■ EXTRACTED INFORMATION
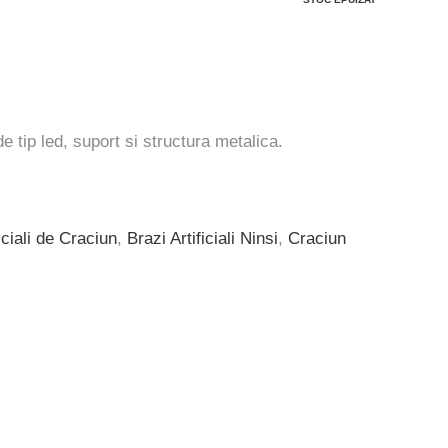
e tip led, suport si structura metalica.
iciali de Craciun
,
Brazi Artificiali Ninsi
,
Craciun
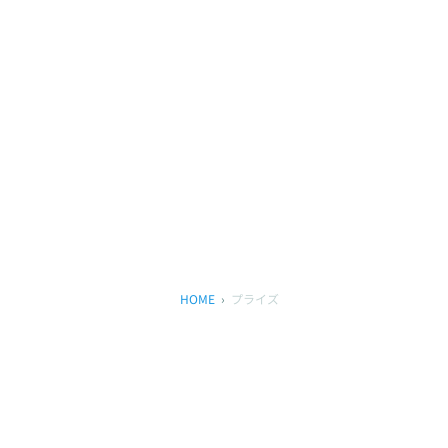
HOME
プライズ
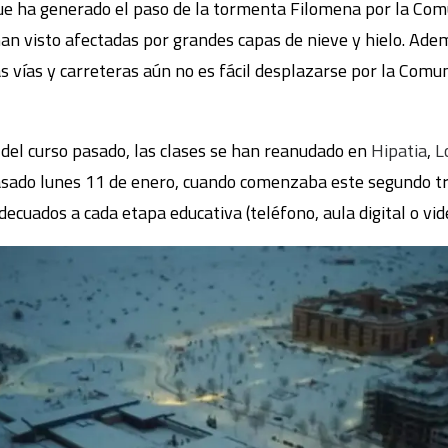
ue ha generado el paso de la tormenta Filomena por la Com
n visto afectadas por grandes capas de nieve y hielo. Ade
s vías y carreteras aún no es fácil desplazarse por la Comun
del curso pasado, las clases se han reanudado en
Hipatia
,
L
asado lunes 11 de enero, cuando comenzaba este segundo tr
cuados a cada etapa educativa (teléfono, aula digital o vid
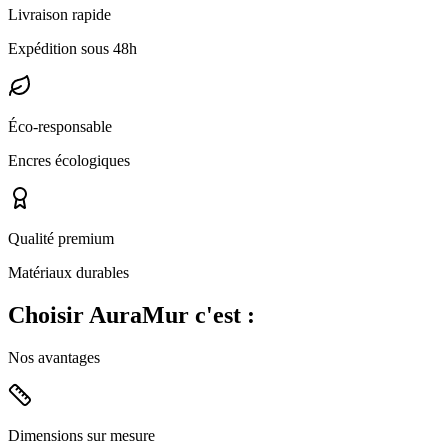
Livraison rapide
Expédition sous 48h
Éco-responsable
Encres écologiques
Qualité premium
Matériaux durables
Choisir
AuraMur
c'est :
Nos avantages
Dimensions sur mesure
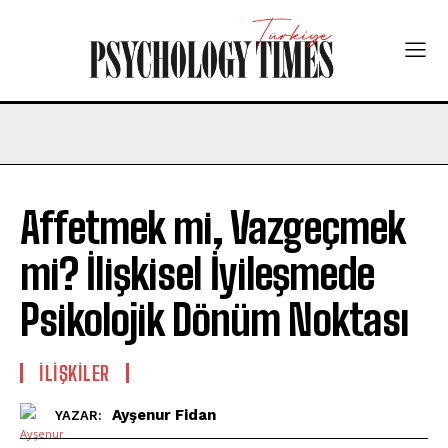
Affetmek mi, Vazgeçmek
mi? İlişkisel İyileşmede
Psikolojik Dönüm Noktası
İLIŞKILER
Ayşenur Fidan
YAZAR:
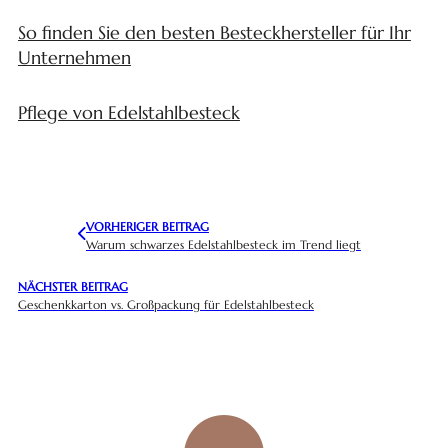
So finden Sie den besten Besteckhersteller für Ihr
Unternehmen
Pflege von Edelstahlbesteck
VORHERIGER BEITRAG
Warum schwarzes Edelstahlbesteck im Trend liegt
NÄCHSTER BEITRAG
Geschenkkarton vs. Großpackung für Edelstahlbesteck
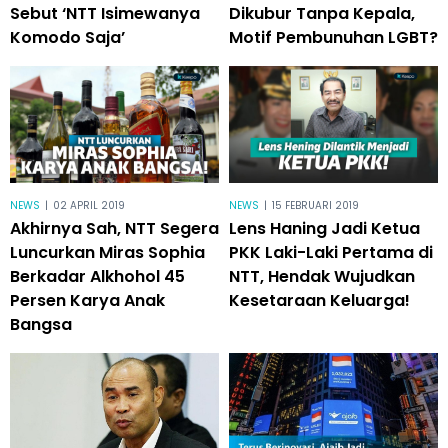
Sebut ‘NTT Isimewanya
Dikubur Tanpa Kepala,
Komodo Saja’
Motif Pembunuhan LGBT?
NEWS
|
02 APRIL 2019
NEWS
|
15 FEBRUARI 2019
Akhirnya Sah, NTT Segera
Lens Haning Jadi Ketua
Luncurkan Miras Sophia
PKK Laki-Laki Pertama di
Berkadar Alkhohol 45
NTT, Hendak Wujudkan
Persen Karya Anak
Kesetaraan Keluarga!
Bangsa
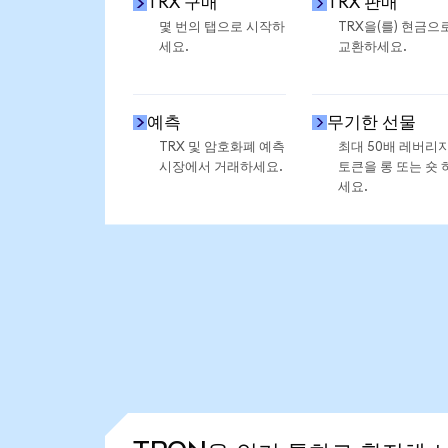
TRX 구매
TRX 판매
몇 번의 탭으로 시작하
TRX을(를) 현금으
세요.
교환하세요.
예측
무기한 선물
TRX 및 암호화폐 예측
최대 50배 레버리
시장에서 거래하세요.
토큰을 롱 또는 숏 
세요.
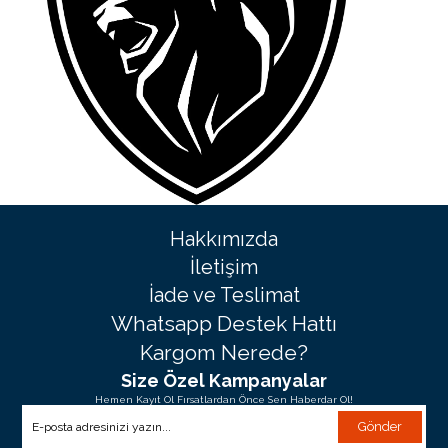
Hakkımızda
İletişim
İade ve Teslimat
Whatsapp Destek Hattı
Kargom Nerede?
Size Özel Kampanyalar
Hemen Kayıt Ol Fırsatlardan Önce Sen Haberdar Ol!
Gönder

■ TASK ITEM
Reproduce the rows from the line containing "Sebut ‘NTT Isimewanya" through the last line of the rows, including both ends, and omit the pictures.

■ ANSWER TO THIS EXERCISE
Sebut ‘NTT Isimewanya
Dikubur Tanpa Kepala,
Komodo Saja’
Motif Pembunuhan LGBT?
NEWS
|
02 APRIL 2019
NEWS
|
15 FEBRUARI 2019
Akhirnya Sah, NTT Segera
Lens Haning Jadi Ketua
Luncurkan Miras Sophia
PKK Laki-Laki Pertama di
Berkadar Alkhohol 45
NTT, Hendak Wujudkan
Persen Karya Anak
Kesetaraan Keluarga!
Bangsa
TRX 구매
TRX 판매
몇 번의 탭으로 시작하
TRX을(를) 현금으
세요.
교환하세요.
예측
무기한 선물
TRX 및 암호화폐 예측
최대 50배 레버리
시장에서 거래하세요.
토큰을 롱 또는 숏 
세요.
Hakkımızda
İletişim
İade ve Teslimat
Whatsapp Destek Hattı
Kargom Nerede?
Size Özel Kampanyalar
Hemen Kayıt Ol Fırsatlardan Önce Sen Haberdar Ol!
Gönder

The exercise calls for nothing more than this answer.